How far has WPM fallen from its all-time high?

As of June 15, 2026, Wheaton Precious Metals Corp. has fallen 25.1% from its all-time high of $165.46. The stock reached this peak before entering its current decline, which has seen the price drop to $123.94. This pullback has developed over a span of 89 days.

What is WPM's drawdown?

As of June 15, 2026, WPM has a proprietary Drawdown Severity Score of 4.2 out of 10, placing it in the transitional yellow zone. This score indicates that the stock's immediate downward momentum has slowed and severe selling pressure is exhausting itself. Historically, this represents a pivot point where the asset is no longer in the maximum-risk red zone but has not yet established a definitive uptrend.

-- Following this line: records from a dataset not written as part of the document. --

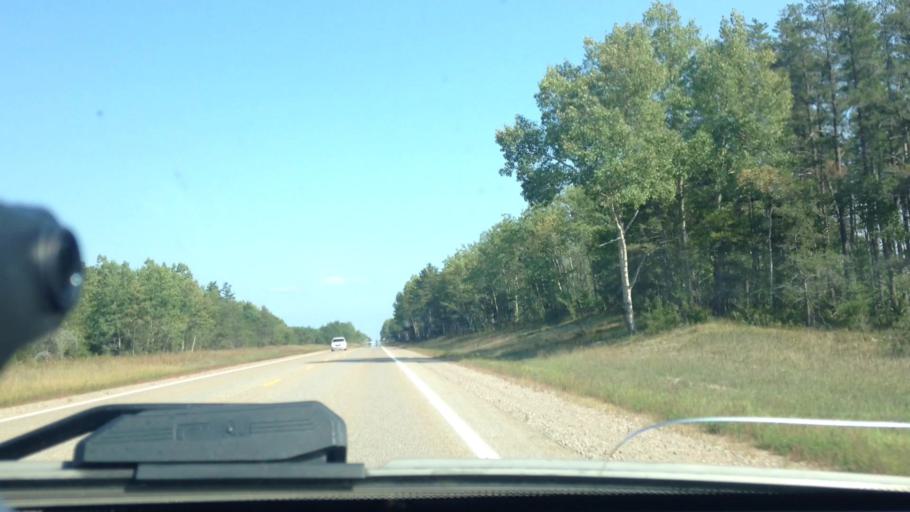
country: US
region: Michigan
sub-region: Mackinac County
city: Saint Ignace
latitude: 46.3583
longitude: -84.8764
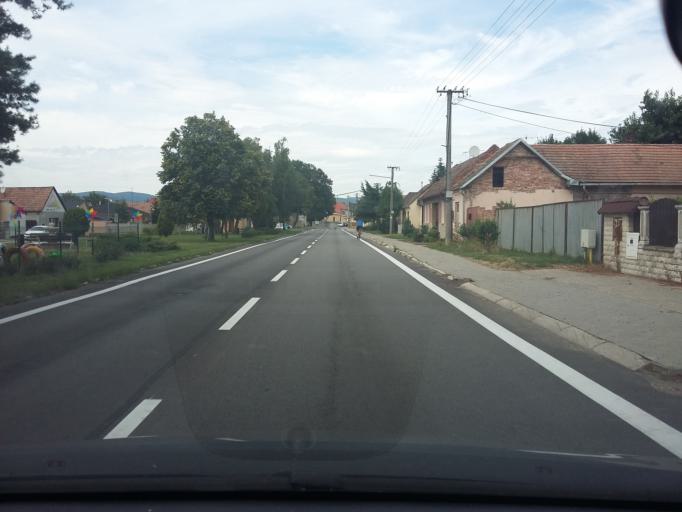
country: SK
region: Bratislavsky
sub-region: Okres Pezinok
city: Pezinok
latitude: 48.2706
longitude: 17.3028
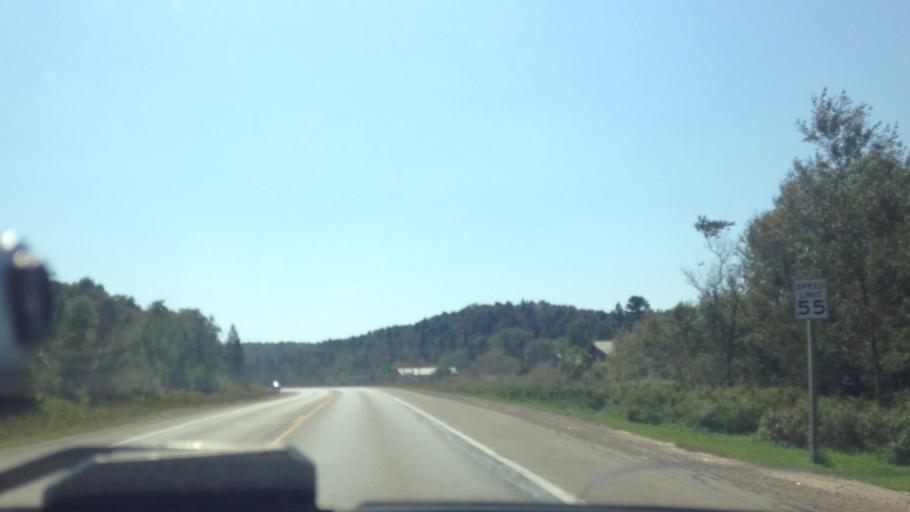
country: US
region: Michigan
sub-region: Alger County
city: Munising
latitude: 46.3977
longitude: -86.6485
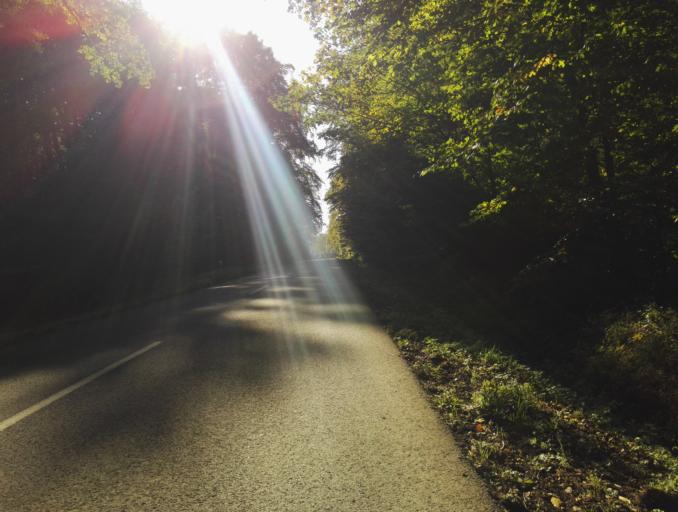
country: DE
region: Lower Saxony
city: Holle
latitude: 52.1241
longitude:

How long has WPM been in a drawdown?

As of June 15, 2026, WPM has been in a drawdown for 89 days. Historical data reveals that when the stock falls 25% or more from its peak, a full recovery takes an average of 856 days. This suggests that the current 89-day drop may be the early stage of a much longer recovery process.

Disclaimer: DrawdownAlerts provides historical data analysis, not financial advice. Past performance does not guarantee future results. Severity scores are analytical tools, not buy/sell signals. Always do your own research before making investment decisions.